Start of EXTRACTED RECORDS

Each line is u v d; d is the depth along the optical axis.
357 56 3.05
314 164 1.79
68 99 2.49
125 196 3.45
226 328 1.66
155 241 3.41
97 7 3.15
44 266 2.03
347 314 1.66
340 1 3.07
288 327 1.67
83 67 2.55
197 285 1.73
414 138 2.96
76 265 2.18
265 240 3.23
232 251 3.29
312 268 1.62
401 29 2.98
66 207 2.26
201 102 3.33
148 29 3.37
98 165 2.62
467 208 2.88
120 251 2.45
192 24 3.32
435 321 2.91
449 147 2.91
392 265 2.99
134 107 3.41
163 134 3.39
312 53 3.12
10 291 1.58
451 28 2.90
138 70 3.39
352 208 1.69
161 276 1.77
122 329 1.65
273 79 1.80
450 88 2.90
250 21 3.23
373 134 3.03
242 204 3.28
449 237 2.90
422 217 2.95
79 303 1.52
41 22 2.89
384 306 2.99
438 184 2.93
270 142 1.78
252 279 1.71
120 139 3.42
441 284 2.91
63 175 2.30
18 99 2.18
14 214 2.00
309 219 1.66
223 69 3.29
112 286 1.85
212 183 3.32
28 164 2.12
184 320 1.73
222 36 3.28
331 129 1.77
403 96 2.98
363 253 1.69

End of EXTRACTED RECORDS

What are the lines from the one with "250 21 3.23" through the end of the records above? Set them down exactly, both ends included, and nothing else.

EXERCISE ANSWER ▸
250 21 3.23
373 134 3.03
242 204 3.28
449 237 2.90
422 217 2.95
79 303 1.52
41 22 2.89
384 306 2.99
438 184 2.93
270 142 1.78
252 279 1.71
120 139 3.42
441 284 2.91
63 175 2.30
18 99 2.18
14 214 2.00
309 219 1.66
223 69 3.29
112 286 1.85
212 183 3.32
28 164 2.12
184 320 1.73
222 36 3.28
331 129 1.77
403 96 2.98
363 253 1.69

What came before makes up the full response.